Exercise details:
In the copy, keep the lines from the first line of the material below through the line containing "(IHC) of human" exactly as they are, and include no pictures.

Data:
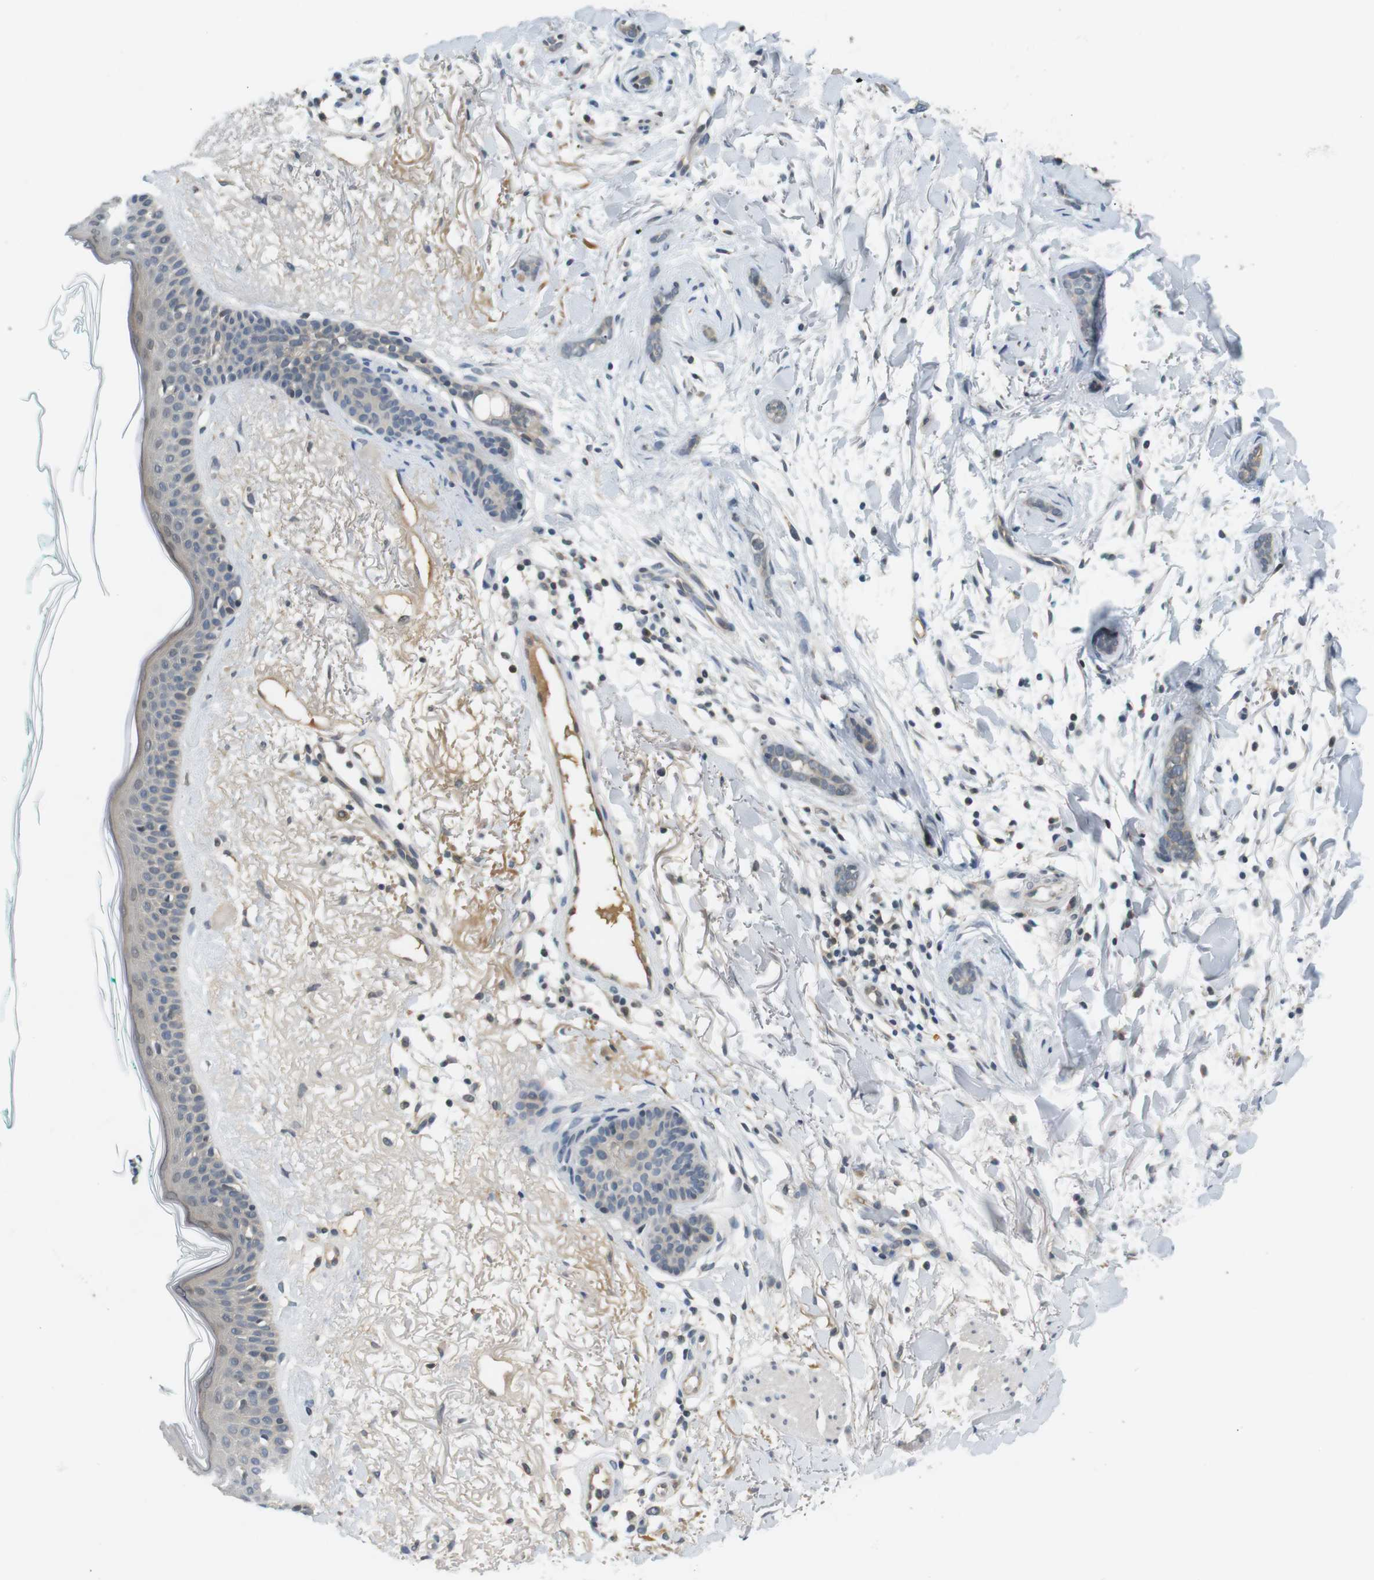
{"staining": {"intensity": "negative", "quantity": "none", "location": "none"}, "tissue": "skin cancer", "cell_type": "Tumor cells", "image_type": "cancer", "snomed": [{"axis": "morphology", "description": "Basal cell carcinoma"}, {"axis": "morphology", "description": "Adnexal tumor, benign"}, {"axis": "topography", "description": "Skin"}], "caption": "An immunohistochemistry histopathology image of skin benign adnexal tumor is shown. There is no staining in tumor cells of skin benign adnexal tumor.", "gene": "WNT7A", "patient": {"sex": "female", "age": 42}}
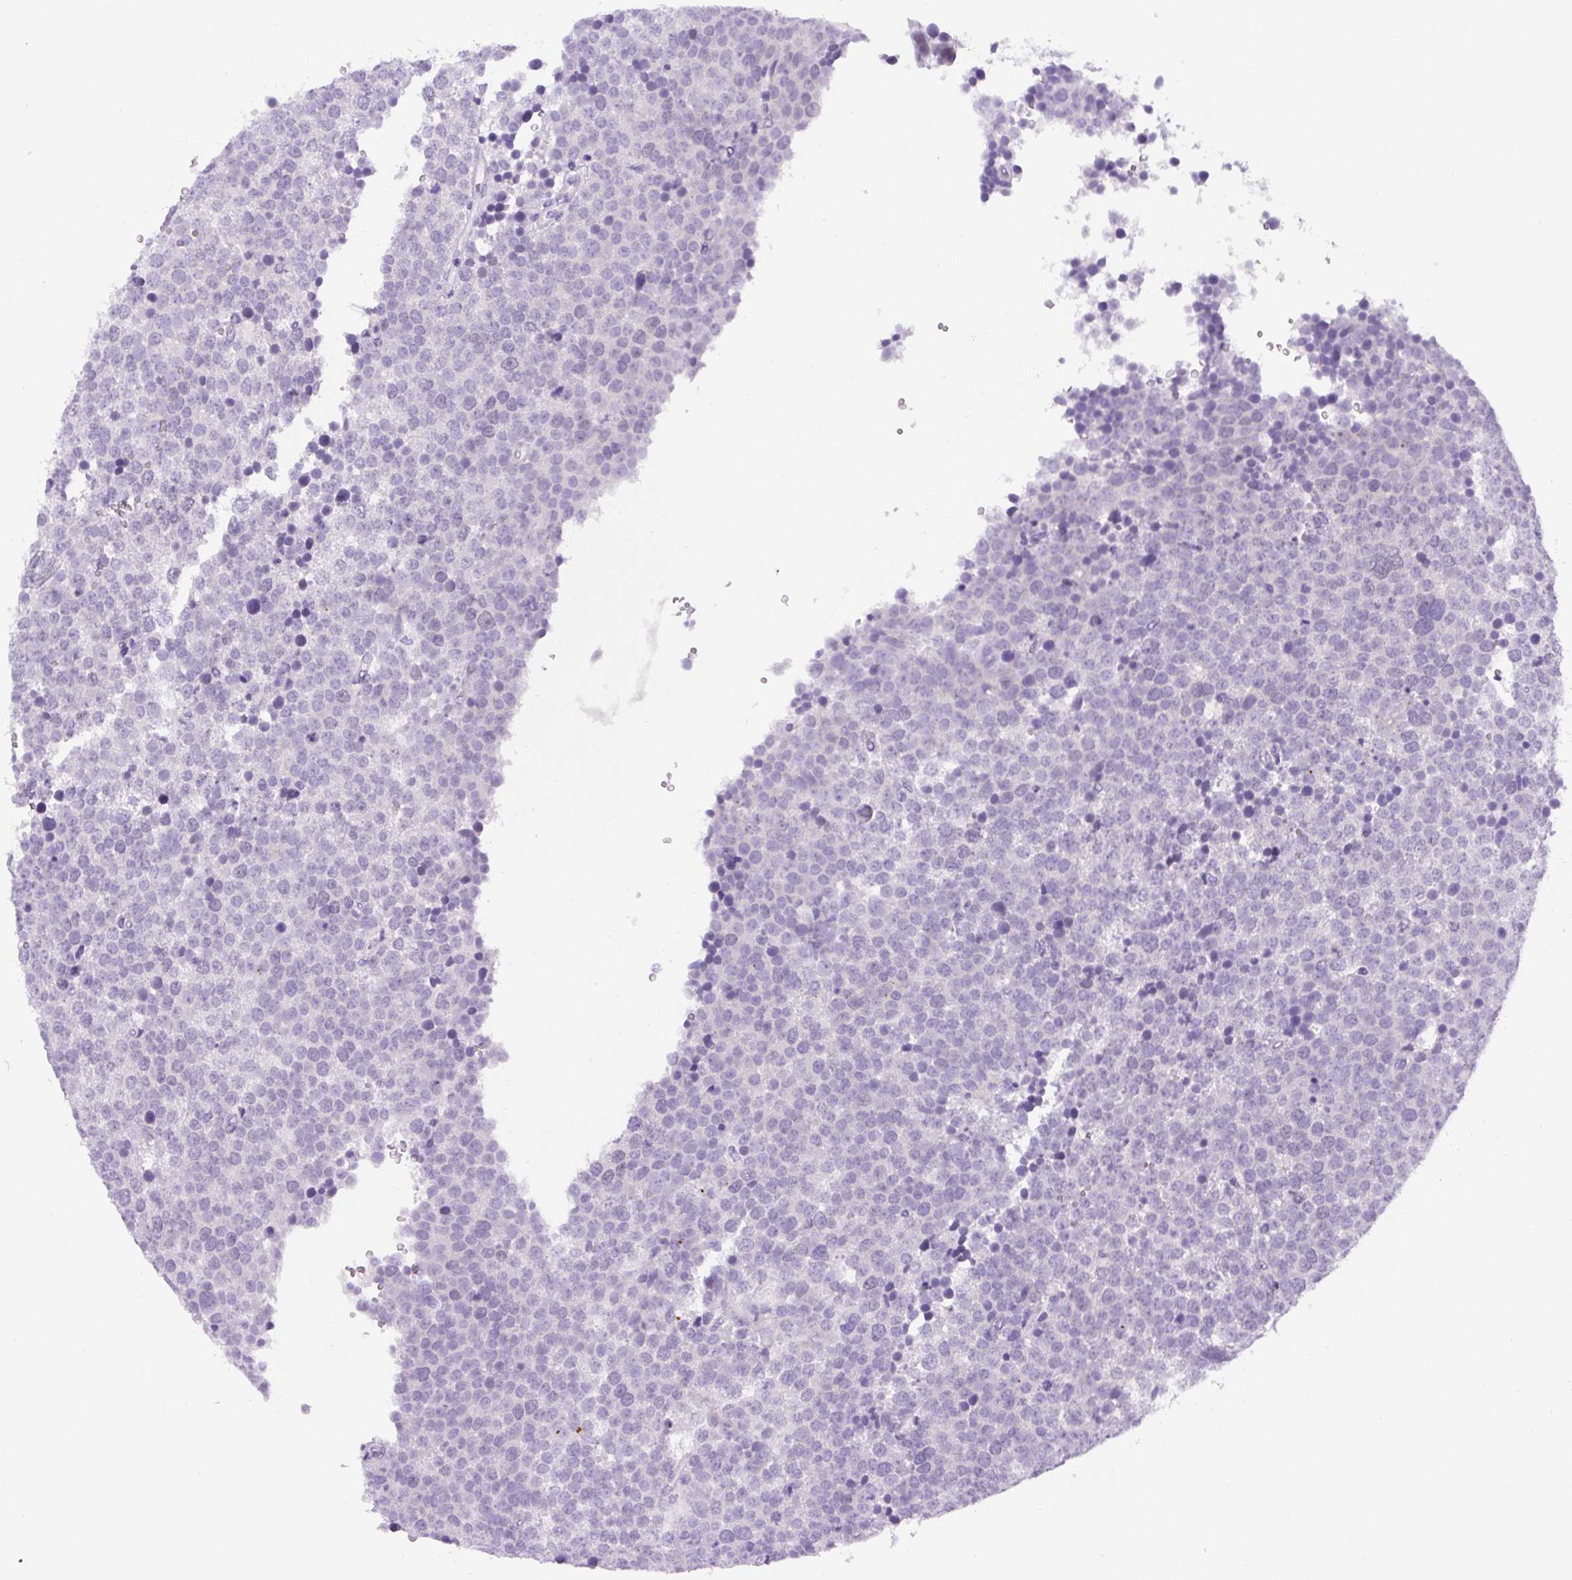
{"staining": {"intensity": "negative", "quantity": "none", "location": "none"}, "tissue": "testis cancer", "cell_type": "Tumor cells", "image_type": "cancer", "snomed": [{"axis": "morphology", "description": "Seminoma, NOS"}, {"axis": "topography", "description": "Testis"}], "caption": "Immunohistochemistry (IHC) of human testis cancer (seminoma) exhibits no positivity in tumor cells.", "gene": "ADAMTS19", "patient": {"sex": "male", "age": 71}}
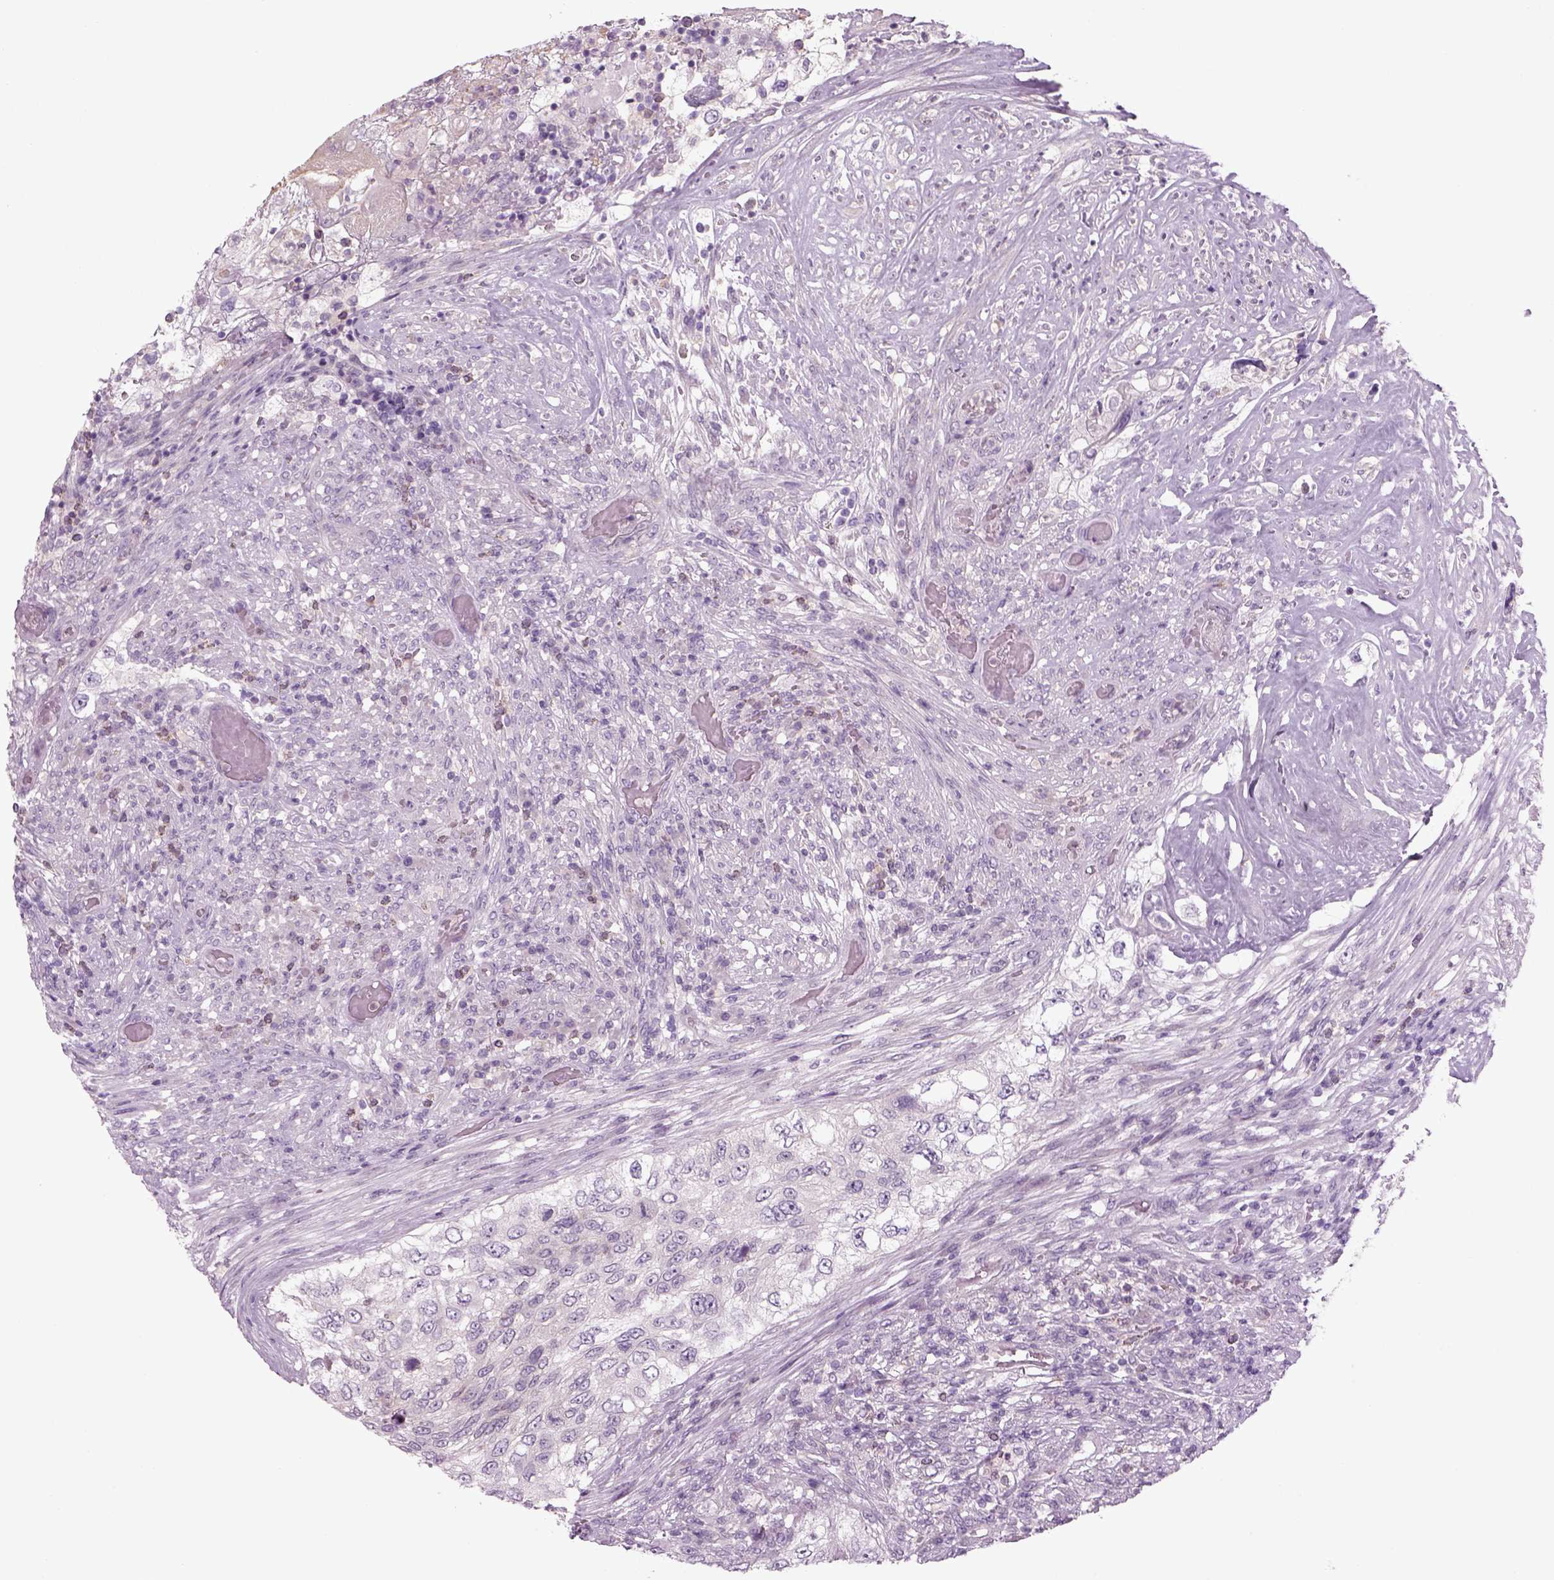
{"staining": {"intensity": "negative", "quantity": "none", "location": "none"}, "tissue": "urothelial cancer", "cell_type": "Tumor cells", "image_type": "cancer", "snomed": [{"axis": "morphology", "description": "Urothelial carcinoma, High grade"}, {"axis": "topography", "description": "Urinary bladder"}], "caption": "Immunohistochemical staining of human high-grade urothelial carcinoma displays no significant staining in tumor cells.", "gene": "MDH1B", "patient": {"sex": "female", "age": 60}}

Response area:
{"staining": {"intensity": "negative", "quantity": "none", "location": "none"}, "tissue": "skin cancer", "cell_type": "Tumor cells", "image_type": "cancer", "snomed": [{"axis": "morphology", "description": "Basal cell carcinoma"}, {"axis": "morphology", "description": "Adnexal tumor, benign"}, {"axis": "topography", "description": "Skin"}], "caption": "An immunohistochemistry histopathology image of skin benign adnexal tumor is shown. There is no staining in tumor cells of skin benign adnexal tumor.", "gene": "WNT7A", "patient": {"sex": "female", "age": 42}}
{"staining": {"intensity": "negative", "quantity": "none", "location": "none"}, "tissue": "testis cancer", "cell_type": "Tumor cells", "image_type": "cancer", "snomed": [{"axis": "morphology", "description": "Seminoma, NOS"}, {"axis": "topography", "description": "Testis"}], "caption": "Immunohistochemistry (IHC) of human testis cancer (seminoma) exhibits no positivity in tumor cells.", "gene": "ADAMTS19", "patient": {"sex": "male", "age": 71}}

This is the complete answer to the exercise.